Exercise details: Your response should reproduce every line of the entries that contains the word "cookies".

Excerpted data:
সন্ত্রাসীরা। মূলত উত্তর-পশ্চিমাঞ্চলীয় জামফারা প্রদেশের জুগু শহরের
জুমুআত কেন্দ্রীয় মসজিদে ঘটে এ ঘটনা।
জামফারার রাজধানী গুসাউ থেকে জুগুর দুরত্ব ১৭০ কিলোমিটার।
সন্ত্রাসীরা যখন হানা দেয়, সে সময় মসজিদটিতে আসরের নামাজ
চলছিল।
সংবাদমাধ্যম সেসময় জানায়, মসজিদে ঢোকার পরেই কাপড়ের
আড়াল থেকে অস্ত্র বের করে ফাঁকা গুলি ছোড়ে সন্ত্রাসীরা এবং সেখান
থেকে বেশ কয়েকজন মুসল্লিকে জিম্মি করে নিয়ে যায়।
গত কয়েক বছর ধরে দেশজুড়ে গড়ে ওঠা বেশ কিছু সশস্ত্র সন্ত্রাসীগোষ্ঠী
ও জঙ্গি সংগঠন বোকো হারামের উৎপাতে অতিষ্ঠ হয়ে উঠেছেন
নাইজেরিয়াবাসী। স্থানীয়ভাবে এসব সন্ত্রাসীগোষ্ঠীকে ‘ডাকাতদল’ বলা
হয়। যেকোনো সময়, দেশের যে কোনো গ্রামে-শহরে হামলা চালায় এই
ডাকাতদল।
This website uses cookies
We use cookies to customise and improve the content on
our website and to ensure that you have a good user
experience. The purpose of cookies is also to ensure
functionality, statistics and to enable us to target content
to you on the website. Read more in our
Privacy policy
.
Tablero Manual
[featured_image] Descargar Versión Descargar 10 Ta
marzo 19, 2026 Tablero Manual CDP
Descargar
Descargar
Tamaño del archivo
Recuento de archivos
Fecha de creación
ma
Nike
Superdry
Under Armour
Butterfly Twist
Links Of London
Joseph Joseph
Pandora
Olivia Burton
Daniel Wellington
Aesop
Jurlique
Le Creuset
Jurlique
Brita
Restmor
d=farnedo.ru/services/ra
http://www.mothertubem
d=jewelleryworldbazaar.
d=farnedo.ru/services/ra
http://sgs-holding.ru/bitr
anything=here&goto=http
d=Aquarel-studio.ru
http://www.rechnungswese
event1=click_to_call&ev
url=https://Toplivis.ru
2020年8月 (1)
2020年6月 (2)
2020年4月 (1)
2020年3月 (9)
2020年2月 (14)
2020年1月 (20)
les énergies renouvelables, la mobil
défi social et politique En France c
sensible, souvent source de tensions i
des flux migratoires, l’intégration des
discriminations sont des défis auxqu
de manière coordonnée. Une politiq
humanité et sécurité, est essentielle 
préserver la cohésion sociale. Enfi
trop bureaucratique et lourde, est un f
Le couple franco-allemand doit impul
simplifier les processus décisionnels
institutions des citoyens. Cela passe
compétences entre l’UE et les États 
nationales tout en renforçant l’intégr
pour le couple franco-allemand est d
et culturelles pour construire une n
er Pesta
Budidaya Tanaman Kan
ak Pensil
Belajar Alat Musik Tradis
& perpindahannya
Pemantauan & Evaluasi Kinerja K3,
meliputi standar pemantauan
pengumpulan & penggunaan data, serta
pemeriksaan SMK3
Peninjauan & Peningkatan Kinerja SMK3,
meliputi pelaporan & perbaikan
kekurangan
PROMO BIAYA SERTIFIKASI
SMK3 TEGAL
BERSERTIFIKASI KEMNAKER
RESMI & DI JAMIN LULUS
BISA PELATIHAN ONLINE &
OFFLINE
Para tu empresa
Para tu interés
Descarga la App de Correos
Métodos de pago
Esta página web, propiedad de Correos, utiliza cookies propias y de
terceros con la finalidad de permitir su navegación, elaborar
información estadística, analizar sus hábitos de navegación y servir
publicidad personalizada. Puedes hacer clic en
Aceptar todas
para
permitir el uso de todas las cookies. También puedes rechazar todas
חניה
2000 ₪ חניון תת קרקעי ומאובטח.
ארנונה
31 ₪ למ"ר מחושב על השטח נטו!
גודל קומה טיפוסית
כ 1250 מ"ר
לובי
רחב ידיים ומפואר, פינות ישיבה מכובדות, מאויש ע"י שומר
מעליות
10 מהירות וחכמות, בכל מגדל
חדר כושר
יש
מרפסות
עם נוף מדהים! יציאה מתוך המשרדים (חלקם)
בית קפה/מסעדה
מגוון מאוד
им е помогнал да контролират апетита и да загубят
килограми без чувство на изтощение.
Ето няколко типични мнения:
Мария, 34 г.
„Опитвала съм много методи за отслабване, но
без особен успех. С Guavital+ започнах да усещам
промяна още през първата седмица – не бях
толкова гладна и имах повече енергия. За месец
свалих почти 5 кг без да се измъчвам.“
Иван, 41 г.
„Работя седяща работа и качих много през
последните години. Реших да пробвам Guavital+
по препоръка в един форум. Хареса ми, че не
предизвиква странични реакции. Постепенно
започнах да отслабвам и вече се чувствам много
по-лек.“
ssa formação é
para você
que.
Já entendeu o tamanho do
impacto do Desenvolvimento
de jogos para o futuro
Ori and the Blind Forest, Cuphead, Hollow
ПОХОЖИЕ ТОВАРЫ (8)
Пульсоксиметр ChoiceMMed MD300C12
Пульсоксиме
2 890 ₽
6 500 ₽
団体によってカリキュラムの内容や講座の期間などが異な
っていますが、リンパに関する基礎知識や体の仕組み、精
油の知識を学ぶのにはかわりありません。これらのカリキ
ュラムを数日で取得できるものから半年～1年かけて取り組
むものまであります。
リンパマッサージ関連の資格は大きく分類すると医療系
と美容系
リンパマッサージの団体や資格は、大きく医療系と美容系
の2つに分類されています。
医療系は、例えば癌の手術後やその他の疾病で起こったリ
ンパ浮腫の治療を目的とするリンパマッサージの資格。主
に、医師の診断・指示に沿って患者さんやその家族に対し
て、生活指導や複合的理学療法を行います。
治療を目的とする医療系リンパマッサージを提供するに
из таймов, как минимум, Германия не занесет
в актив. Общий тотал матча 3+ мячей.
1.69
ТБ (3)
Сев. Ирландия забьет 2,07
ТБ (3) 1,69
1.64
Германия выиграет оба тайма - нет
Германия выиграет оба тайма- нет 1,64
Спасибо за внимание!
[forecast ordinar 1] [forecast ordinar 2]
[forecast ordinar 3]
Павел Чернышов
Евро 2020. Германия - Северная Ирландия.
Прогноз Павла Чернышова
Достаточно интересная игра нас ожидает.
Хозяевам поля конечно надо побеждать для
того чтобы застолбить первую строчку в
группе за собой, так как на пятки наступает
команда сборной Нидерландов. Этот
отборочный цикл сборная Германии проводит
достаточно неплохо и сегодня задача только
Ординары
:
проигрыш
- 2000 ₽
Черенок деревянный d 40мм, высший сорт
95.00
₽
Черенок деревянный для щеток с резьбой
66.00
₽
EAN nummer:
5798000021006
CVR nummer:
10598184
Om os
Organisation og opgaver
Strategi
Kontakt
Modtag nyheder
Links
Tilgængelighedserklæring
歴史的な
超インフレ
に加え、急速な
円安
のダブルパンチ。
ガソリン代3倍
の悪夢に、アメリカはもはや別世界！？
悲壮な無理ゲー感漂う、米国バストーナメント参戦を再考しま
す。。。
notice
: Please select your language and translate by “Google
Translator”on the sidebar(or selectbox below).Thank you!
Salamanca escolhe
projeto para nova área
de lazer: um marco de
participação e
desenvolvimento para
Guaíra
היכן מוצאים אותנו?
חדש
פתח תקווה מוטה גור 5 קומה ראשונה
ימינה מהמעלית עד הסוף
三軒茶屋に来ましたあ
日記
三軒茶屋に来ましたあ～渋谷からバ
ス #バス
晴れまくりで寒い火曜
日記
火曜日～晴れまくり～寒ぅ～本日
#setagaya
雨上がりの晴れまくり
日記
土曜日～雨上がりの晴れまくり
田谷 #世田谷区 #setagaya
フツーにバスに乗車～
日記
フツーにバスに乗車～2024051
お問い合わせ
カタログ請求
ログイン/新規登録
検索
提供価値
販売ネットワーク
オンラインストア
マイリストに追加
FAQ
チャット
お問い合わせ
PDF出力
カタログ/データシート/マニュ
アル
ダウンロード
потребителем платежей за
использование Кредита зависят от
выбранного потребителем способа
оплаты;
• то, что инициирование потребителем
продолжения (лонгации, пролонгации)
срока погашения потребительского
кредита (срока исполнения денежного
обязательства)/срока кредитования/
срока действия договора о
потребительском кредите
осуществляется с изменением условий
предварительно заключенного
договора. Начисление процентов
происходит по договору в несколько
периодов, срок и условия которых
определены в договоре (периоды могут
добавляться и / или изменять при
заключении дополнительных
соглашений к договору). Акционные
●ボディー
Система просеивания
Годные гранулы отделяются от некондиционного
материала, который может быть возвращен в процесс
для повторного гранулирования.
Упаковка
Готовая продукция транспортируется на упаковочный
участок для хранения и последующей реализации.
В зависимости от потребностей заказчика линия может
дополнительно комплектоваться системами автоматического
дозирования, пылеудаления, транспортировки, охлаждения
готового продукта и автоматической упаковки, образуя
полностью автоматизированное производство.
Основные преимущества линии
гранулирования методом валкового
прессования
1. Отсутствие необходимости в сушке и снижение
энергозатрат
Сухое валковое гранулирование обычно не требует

Response box:
This website uses cookies
We use cookies to customise and improve the content on
experience. The purpose of cookies is also to ensure
Esta página web, propiedad de Correos, utiliza cookies propias y de
permitir el uso de todas las cookies. También puedes rechazar todas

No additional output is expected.